Sechs Teams sind am heutigen Donnerstag in den Stanley Cup Playoffs gefordert. Trainer Rod Brind’Amour von den Carolina Hurricanes probierte sich als Philosoph aus, um seine Schützlinge auf die Konfrontation mit den Ottawa Senators einzustimmen. Die Kanadier wiederum suchen nach einer Lösung für ihr Abschlussproblem. Coach Marco Sturm von den Boston Bruins freut sich auf sein Playoff-Heimdebüt in der Partie gegen die Buffalo Sabres. Torhüter Scott Wedgewood will Geschichte bei der Colorado Avalanche schreiben und die Los Angeles Kings setzen ihre Hoffnungen auf Torjäger Artemi Panarin.

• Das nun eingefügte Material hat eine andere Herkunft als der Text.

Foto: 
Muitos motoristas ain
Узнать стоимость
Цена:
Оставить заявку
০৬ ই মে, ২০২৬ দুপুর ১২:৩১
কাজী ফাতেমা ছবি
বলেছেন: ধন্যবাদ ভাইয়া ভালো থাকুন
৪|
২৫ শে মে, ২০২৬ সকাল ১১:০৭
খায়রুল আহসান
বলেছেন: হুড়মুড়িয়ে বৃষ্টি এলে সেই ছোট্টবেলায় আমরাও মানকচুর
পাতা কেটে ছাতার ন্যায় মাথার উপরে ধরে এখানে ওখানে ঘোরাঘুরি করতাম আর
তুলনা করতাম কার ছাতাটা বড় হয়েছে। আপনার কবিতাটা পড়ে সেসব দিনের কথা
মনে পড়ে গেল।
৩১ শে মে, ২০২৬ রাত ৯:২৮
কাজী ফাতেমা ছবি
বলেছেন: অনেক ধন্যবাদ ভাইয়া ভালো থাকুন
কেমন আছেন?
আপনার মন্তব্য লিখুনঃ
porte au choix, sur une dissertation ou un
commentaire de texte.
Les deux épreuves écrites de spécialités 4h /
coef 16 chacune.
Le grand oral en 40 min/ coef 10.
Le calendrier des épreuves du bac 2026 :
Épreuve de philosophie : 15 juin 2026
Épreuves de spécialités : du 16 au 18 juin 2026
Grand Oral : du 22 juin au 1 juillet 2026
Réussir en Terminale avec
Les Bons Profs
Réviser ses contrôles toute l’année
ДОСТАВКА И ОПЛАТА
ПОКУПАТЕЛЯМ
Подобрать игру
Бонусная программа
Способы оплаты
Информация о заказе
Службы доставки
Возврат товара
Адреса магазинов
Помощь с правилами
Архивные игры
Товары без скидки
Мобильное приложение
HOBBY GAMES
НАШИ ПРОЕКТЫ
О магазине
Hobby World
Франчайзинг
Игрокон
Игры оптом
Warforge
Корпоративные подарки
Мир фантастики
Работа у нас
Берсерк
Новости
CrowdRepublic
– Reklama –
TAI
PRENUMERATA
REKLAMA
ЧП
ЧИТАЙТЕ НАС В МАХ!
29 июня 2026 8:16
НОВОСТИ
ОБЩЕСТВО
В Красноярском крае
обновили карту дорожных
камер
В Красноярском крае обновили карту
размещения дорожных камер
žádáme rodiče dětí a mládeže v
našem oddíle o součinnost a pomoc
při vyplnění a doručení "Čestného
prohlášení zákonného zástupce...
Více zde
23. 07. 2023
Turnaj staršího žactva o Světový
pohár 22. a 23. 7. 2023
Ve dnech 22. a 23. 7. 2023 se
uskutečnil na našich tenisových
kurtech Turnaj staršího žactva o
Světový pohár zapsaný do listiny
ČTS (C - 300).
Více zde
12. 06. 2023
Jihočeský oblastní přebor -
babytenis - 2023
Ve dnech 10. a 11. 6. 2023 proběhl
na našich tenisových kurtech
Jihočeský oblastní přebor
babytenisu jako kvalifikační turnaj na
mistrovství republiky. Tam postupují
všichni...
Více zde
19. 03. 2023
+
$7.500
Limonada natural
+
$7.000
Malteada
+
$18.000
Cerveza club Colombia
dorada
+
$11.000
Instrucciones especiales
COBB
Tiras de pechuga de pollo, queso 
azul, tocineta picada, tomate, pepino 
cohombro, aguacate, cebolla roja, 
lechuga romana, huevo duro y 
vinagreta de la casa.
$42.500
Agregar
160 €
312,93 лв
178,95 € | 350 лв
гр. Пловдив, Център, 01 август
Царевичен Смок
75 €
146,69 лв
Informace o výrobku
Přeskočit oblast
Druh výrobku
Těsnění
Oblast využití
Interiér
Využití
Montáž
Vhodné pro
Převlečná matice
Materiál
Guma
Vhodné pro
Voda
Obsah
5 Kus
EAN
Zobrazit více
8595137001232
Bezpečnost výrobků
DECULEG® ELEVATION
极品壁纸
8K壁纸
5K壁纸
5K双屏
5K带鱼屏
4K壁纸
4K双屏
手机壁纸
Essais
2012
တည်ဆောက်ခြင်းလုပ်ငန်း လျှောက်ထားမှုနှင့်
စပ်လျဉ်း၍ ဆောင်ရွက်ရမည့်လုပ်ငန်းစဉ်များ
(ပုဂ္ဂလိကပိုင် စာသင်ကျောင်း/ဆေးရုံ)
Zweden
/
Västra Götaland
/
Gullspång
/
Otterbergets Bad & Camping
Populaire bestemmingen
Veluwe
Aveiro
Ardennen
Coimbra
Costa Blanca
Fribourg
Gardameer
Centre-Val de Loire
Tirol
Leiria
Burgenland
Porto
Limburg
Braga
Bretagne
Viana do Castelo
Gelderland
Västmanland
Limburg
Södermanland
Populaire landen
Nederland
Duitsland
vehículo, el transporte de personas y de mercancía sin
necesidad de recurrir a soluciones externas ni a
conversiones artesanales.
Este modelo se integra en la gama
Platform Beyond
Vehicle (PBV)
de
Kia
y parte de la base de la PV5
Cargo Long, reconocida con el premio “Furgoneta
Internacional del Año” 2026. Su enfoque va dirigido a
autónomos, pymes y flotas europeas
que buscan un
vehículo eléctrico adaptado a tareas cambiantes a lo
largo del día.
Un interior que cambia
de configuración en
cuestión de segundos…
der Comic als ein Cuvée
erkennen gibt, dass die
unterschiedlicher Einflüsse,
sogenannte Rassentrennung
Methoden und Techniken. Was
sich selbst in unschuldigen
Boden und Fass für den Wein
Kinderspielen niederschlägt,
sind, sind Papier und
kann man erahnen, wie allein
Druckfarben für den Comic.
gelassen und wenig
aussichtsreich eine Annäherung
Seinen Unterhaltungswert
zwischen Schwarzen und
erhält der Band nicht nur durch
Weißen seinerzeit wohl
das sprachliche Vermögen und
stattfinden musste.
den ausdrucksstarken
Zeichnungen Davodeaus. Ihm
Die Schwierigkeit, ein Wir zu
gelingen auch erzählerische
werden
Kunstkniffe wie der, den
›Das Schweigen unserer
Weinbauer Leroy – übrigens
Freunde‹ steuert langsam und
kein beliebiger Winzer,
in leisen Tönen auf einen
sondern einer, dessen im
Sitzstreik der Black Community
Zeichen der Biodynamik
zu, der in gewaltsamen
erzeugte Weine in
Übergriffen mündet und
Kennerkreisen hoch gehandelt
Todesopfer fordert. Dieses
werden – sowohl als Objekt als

Brind’Amour verkündet weise Worte
Von Rod Brind’Amour ist Mitte der Woche ein längeres Zitat überliefert worden, das man entweder in einen Jahreskalender mit Motivationssprüchen für Eishockeyprofis aufnehmen oder an die Wand einer x-beliebigen Kabine pinseln sollte. „Wenn du denkst, dass irgendetwas anderes als deine Bestleistung zum Sieg führt, dann komm nicht. Geh da nicht raus. Der einzige Weg zu gewinnen, ist dein Bestes zu geben“, philosophierte der Coach der Hurricanes am Mittwoch vor dem Abflug in die kanadische Hauptstadt Ottawa. Dort trifft seine Mannschaft in Spiel 3 (7:30 p.m. ET; Fr. 1:30 Uhr MESZ) der Ersten Runde in der Eastern Conference auf die Senators.
Das Team aus Raleigh nutzte die zwei Tage nach dem nervenaufreibenden Krimi mit doppelter Verlängerung in Spiel 2 zur Feinjustierung einiger Spielelemente. Laut Brind’Amour bildet das die Grundlage, wenn man Erfolg haben möchte. Den hatten die Hurricanes in den ersten beiden Partien daheim gegen Ottawa. 2:0 und 3:2 n.2.V. lauteten die Resultate. In den zwei nun folgenden Auswärtspartien im Canadian Tire Centre erwartet der Coach eine ungemütliche Atmosphäre. So weit, so normal für die Playoffs.